«День Победы в Вене встретила. Мы поехали в зоопарк, очень в зоопарк хотелось. Можно было поехать в концентрационные лагеря. Не хотелось…»
«А тогда война была слишком близко и слишком страшной, чтобы о ней вспоминать. Детей хотелось уберечь от этого ужаса».
Здесь и в других случаях мы имеем дело с той самой защитной реакцией человека, которая предохраняет его психику от деформаций. Помнил об этом молодой Толстой, когда писал «Севастопольские рассказы». Его мучили сомнения, говорить ли обо всем том страшном и тяжелом, что видел и пережил он в Севастополе, или пощадить читателя и самого себя. Уже написав всю правду о военных действиях, Лев Николаевич в рассказе «Севастополь в мае» признается:
«Вот я и сказал, что хотел сказать на этот раз. Но тяжелое раздумье одолевает меня. Может, не надо было говорить этого. Может быть, то, что я сказал, принадлежит к одной из тех истин, которые, бессознательно таясь в душе каждого, не должны быть высказываемы, чтобы не сделаться вредными, как осадок вина, который не надо взбалтывать, чтобы не испортить его».
Однако писатель переступает через свои сомнения и заканчивает этот свой рассказ теми выстраданными и программными словами, которые теперь уже стали хрестоматийными.
«Герой же моей повести, которого я люблю всеми силами души, которого стараюсь воспроизвести во всей красоте его и который всегда был, есть и будет прекрасен, — правда».
Эти слова были написаны более ста тридцати лет назад, 26 июня 1855 года. Толстой был верен им всю жизнь. Впрочем, эта толстовская творческая заповедь — программа каждого большого художника.
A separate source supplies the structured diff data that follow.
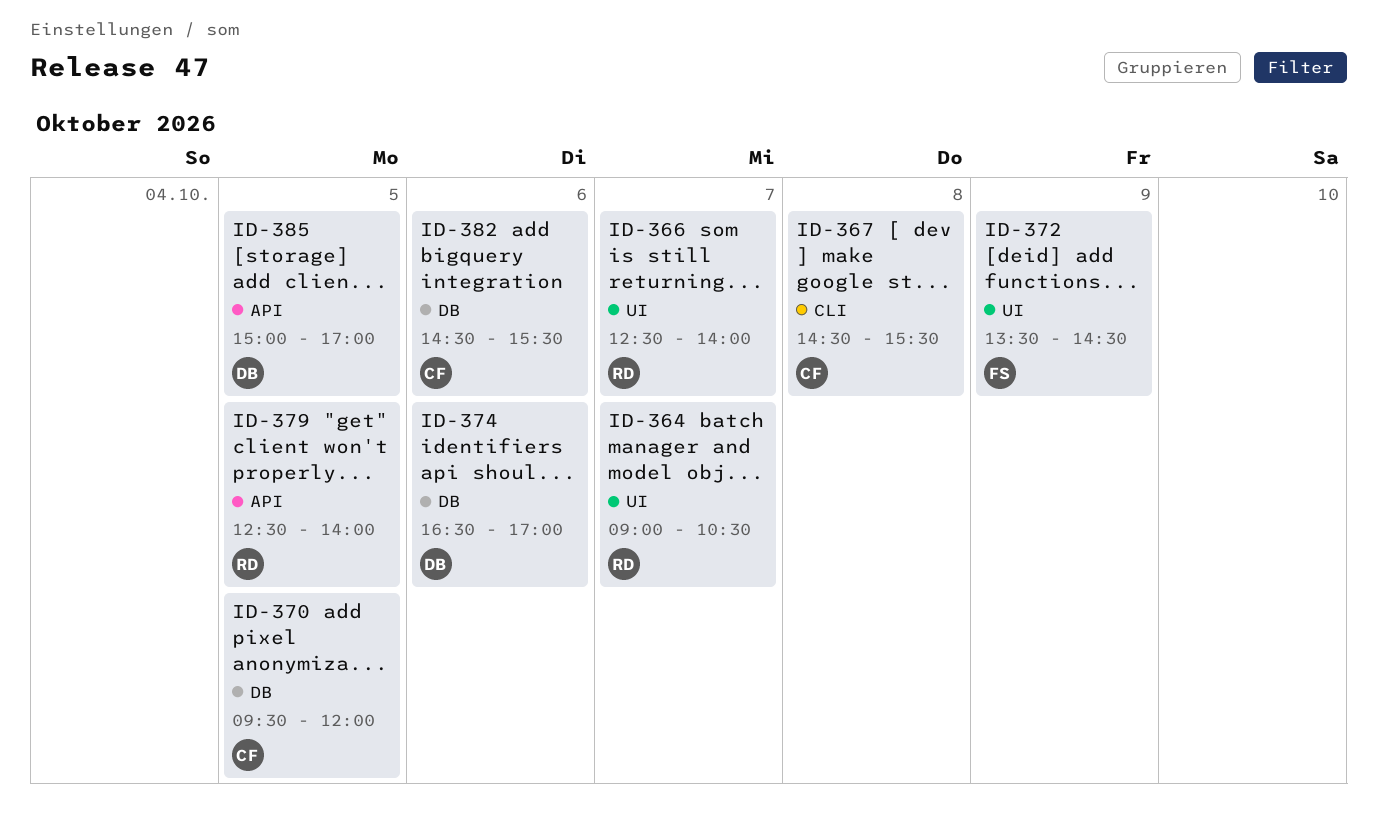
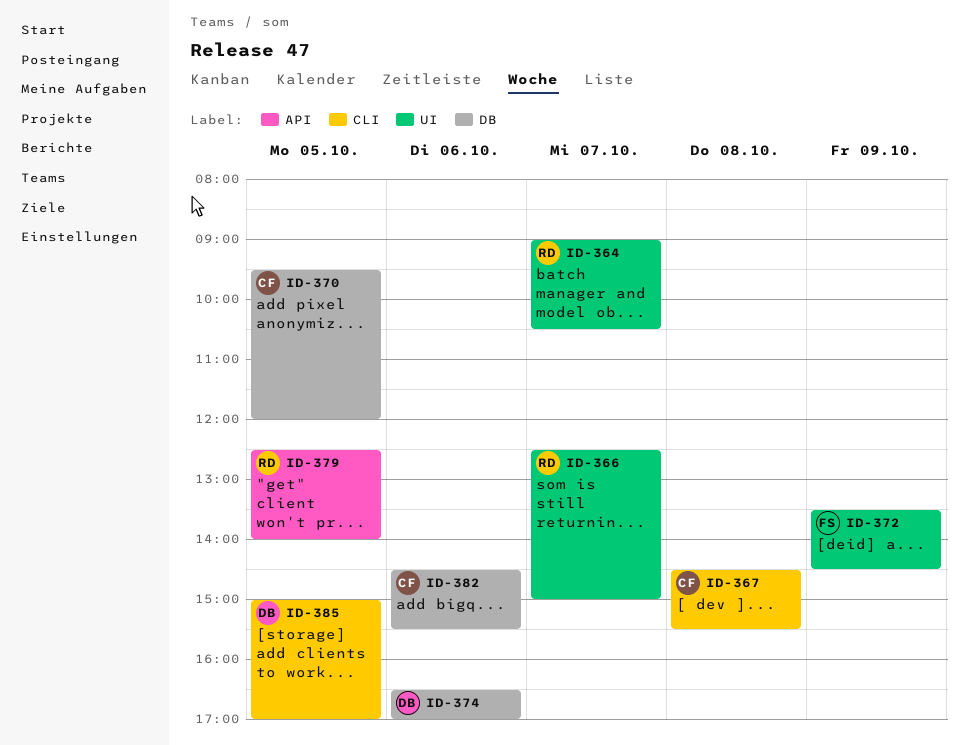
ID-366, ends: 14:00 -> 15:00
ID-385, label: API -> CLI

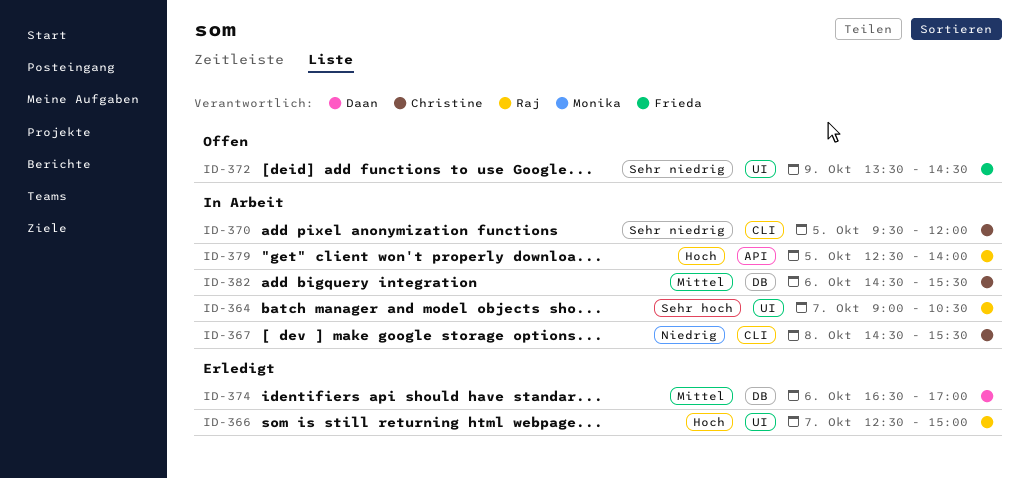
ID-370, label: DB -> CLI
ID-385: present -> none

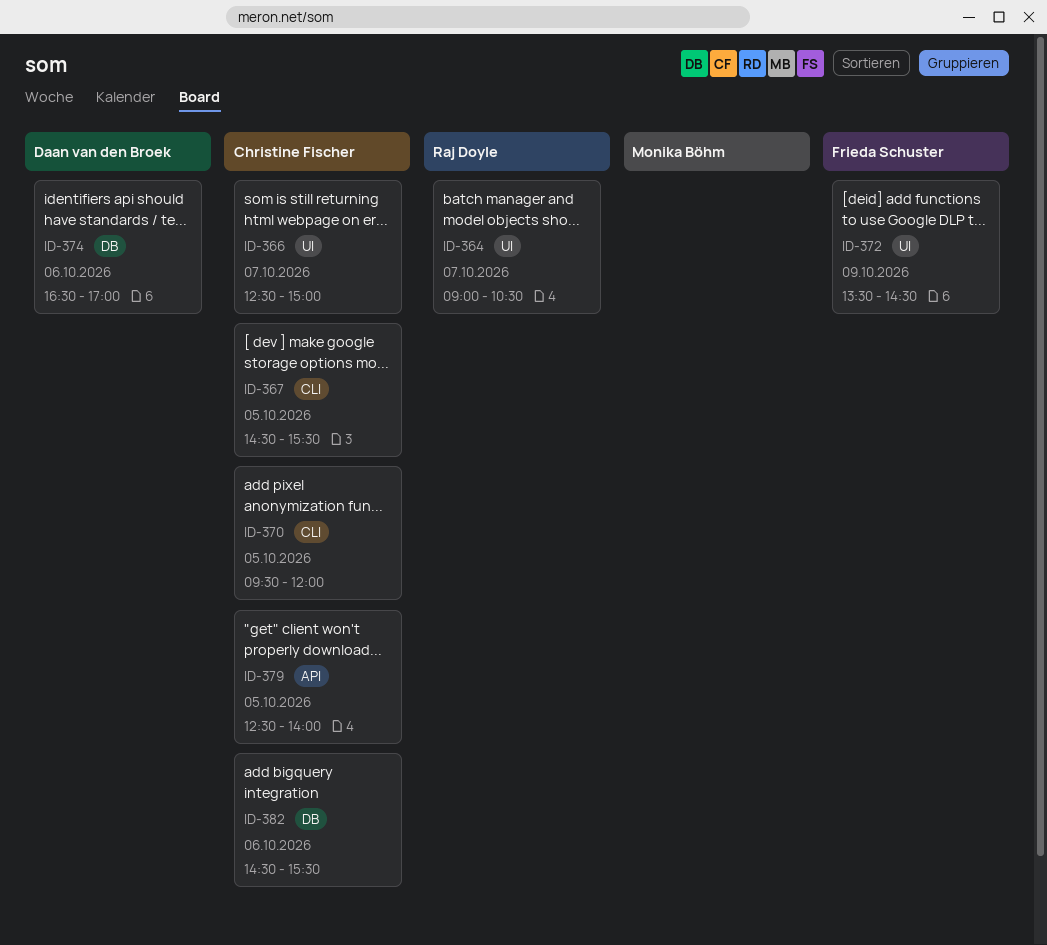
ID-366, owner: Raj Doyle -> Christine Fischer
ID-367, day: Oct 8 -> Oct 5
ID-379, owner: Raj Doyle -> Christine Fischer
Лев Николаевич поставил ее перед собою в самом начале писательского пути. «Севастопольские рассказы» явились тем произведением, в котором она выражена во всей ее полноте и, я бы сказал, в беспощадной ярости.
С тех пор много утекло воды в реках, да, наверное, и сама черноморская вода стала более соленой от горя и слез, которые принесли людям прошумевшие здесь после Толстого войны. Но когда я читаю эти строки, то нахожу в них отзвук и своей войны, во мне воскрешаются те чувства и переживания, которые, казалось, за давностью времени утратил. А ведь я, читатель, был совсем на другой войне и почти сто лет спустя.
К сожалению, такое с нами случается не часто, когда мы читаем книги о войне наших современников. Наивно спрашивать: в чем тут дело? Ответ у каждого готов. «Чего же вы хотите — Толстой!»
Конечно, так. Но есть и нечто еще, от той самой программы-заповеди, какая была поставлена художником перед собою и которой, несмотря на сомнения и соблазны (а они обязательно были!), Толстой в своем творческом методе следовал до конца.
Когда вы читаете сцену смерти ротмистра Праскухина, вас не может не поразить и одновременно восхитить художественная зрелость письма молодого Толстого, его глубокое и предельно емкое проникновение в, если так можно выразиться, «предсмертный мир» своего героя, который ограничен всего лишь мигом перехода из жизни к смерти, но столько вместившим в себя. «Он был убит на месте осколком в середину груди», — заканчивает эту сцену и главу из «Севастопольских рассказов» Л. Н. Толстой.
А миг этот, даже не миг, а обвал к смерти, который настиг ротмистра Праскухина, начался давно, в рассказе еще идет почти две страницы толстовского емкого описания мыслей, чувств, воспоминаний, важных, глубоких и никчемных до той заключительной фразы «Он был убит…».
Начинается «миг» с фразы «…глаза его поразил красный огонь, со страшным треском что-то толкнуло его в середину груди: он побежал куда-то, споткнулся на подвернувшуюся под ноги саблю и упал на бок.
«Слава богу! Я только контужен, — было его первой мыслью…» И дальше идет еще огромный толстовский период тех самых мыслей и чувств «убитого на месте осколком в середину груди» ротмистра.
Здесь мы, несомненно, имеем дело с признаками той гениальности Толстого как художника, которая так очевидно проявилась в его последующих произведениях и прежде всего в его шедеврах — «Казаки» и «Хаджи-Мурат». Однако до этой сцены у Толстого идут пространные описания, не отмеченные знаком этой художественной исключительности. Так уже писали его современники, и, может быть, была только одна непривычная особенность письма Толстого, которую не ставили ему в заслугу, а скорее, наоборот, считали его слабостью, — это беспощадная правда войны, с «лужами крови», «зловонным запахом гниющего тела», «душераздирающими стонами и криками тяжело раненных и их мольбами помилосердствовать», то есть пристрелить.